羅隆基去職之後,《益世報》的社論主筆一職在很長一段時間空缺。劉豁軒又聘請清華大學教授錢端升任社論主筆,繼續發表抗日言論。錢端升雖然行文風格與羅隆基相異,但文章的犀利程度絲毫不遜於羅隆基。不久,錢端升同樣為國民黨當局所不容,也不得不去職走人。《益世報》的“屢教不改”終於惹怒蔣介石,被迫休刊三個月,後來經過多方通融才得以復刊重新出版。
隨著華北局勢的日益緊張,宋哲元逐漸控制了北平、天津地區。由於宋本人主張抗日,因此《益世報》抓住這一時機,決定再次聘任羅隆基就任社論主筆。羅隆基也通過朋友的疏通得到宋哲元的諒解,重新上任。再度擔任《益世報》社論主筆的羅隆基,依然我行我素,撰文呼籲抗日,批判蔣介石政府。只是這時的蔣介石為應付動盪不安的政局忙得焦頭爛額,無暇顧及羅隆基和《益世報》的“放肆亂言”。羅隆基的這一次主筆生涯較為長久,一直延續到1937年8月天津淪陷、《益世報》停刊。
漸入尾聲
覆巢之下安有完卵?這句古語用來形容20世紀30年代的中國政局,再恰當不過。1937年“盧溝橋事變”之後,偌大箇中國放不下一張平靜的課桌。同樣,也容不下一張有正義感的報紙。劉豁軒辭去《益世報》總經理之後,李渡三出任總經理。但不久之後就被雷鳴遠驅逐出報館。生保堂臨危受命為《益世報》總經理,不料卻被日本特務綁架殺害,《益世報》隨即閉館停刊。
八年抗戰勝利之後,《益世報》原創辦人雷鳴遠已經病歿在重慶。天津《益世報》第一任總經理劉浚卿之子劉益之,奉命從重慶返回天津,重建《益世報》。原《益世報》總編輯兼總經理劉豁軒也被再次邀請出山,擔任復刊後的《益世報》社長。劉益之兼任總經理。《益世報》在津門的叫賣聲又響了起來。
1949年1月15日,天津解放,《益世報》也隨之被接管停刊。至此,創辦30年的民國四大報之一的天津《益世報》宣告結束。而劉益之解放後曾經輾轉前往新加坡,於1952年6月創刊新加坡《益世報》,但因經營條件困難,創刊後4個月隨即就停刊了。
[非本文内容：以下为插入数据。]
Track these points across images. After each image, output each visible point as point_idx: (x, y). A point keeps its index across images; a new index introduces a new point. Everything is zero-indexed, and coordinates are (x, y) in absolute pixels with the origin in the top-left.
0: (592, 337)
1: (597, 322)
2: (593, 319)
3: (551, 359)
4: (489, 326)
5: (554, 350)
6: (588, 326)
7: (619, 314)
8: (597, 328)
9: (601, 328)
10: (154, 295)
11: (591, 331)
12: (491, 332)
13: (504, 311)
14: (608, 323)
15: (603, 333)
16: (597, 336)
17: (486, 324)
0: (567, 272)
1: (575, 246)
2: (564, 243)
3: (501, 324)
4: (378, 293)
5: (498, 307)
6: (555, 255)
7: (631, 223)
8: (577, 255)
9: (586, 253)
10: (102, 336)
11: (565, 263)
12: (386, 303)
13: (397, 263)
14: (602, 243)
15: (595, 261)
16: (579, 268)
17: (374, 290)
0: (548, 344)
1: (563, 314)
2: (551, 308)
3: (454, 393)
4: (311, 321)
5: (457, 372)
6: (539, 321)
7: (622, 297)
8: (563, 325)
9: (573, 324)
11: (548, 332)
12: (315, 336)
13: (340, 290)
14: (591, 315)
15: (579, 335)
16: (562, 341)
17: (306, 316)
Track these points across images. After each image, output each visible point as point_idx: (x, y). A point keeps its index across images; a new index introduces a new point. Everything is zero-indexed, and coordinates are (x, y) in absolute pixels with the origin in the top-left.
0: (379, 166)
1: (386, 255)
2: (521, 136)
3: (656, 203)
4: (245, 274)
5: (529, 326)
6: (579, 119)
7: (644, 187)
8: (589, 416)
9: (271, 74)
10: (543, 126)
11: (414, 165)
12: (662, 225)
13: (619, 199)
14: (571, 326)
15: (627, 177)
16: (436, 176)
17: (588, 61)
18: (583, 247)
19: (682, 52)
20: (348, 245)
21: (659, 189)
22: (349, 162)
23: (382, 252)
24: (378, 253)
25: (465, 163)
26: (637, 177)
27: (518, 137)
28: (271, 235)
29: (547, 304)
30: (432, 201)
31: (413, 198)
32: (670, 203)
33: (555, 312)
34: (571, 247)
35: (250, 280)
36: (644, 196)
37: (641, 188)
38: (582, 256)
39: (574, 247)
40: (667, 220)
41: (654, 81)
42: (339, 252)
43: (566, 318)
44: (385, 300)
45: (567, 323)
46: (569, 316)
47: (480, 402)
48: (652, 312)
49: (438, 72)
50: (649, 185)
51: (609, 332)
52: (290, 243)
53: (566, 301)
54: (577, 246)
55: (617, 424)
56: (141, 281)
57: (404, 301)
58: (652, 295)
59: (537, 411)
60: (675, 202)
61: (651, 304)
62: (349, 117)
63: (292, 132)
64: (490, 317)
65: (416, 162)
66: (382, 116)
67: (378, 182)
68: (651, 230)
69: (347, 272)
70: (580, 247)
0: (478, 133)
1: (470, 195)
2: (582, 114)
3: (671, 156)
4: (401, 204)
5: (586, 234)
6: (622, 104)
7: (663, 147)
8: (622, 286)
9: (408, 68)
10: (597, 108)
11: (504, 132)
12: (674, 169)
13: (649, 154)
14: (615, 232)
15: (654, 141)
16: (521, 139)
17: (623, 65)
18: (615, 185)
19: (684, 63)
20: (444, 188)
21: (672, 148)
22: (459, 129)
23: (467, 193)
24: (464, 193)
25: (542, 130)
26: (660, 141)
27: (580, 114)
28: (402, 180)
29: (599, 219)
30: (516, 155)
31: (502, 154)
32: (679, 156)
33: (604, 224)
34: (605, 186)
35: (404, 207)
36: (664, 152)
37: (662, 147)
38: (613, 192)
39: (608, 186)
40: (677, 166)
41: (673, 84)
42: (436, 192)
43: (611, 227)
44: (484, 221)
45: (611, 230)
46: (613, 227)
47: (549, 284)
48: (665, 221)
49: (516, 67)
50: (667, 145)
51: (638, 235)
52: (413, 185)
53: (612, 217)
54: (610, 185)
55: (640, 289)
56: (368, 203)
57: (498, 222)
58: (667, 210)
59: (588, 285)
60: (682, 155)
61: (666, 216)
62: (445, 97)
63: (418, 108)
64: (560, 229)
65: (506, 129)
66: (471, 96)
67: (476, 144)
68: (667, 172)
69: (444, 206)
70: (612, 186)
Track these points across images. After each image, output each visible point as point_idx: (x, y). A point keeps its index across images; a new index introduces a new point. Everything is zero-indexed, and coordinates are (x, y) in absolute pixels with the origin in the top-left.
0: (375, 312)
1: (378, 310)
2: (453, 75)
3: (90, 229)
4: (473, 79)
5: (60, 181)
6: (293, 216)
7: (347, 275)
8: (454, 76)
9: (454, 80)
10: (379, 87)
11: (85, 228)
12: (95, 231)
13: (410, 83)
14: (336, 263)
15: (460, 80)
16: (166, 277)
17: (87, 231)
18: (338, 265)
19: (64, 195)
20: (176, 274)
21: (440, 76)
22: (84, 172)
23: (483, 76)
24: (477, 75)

從《益世報》1915年創刊到如今,春秋悠悠已過九十載。即使距離天津《益世報》的停刊也有半個世紀之久了。那曾經以記載社會生活的時效性著稱的《益世報》,如今已經塵封為歷史。一切過去的都可以是歷史,但有些被記起,有些被忘卻,有些被記起後又被忘卻,有些被忘卻後又被記起。九十載後的今天,《益世報》全套影印本終於得以出版,就當做是對《益世報》九十載的回眸,對與《益世報》有關人物的懷念和對歷史的記起。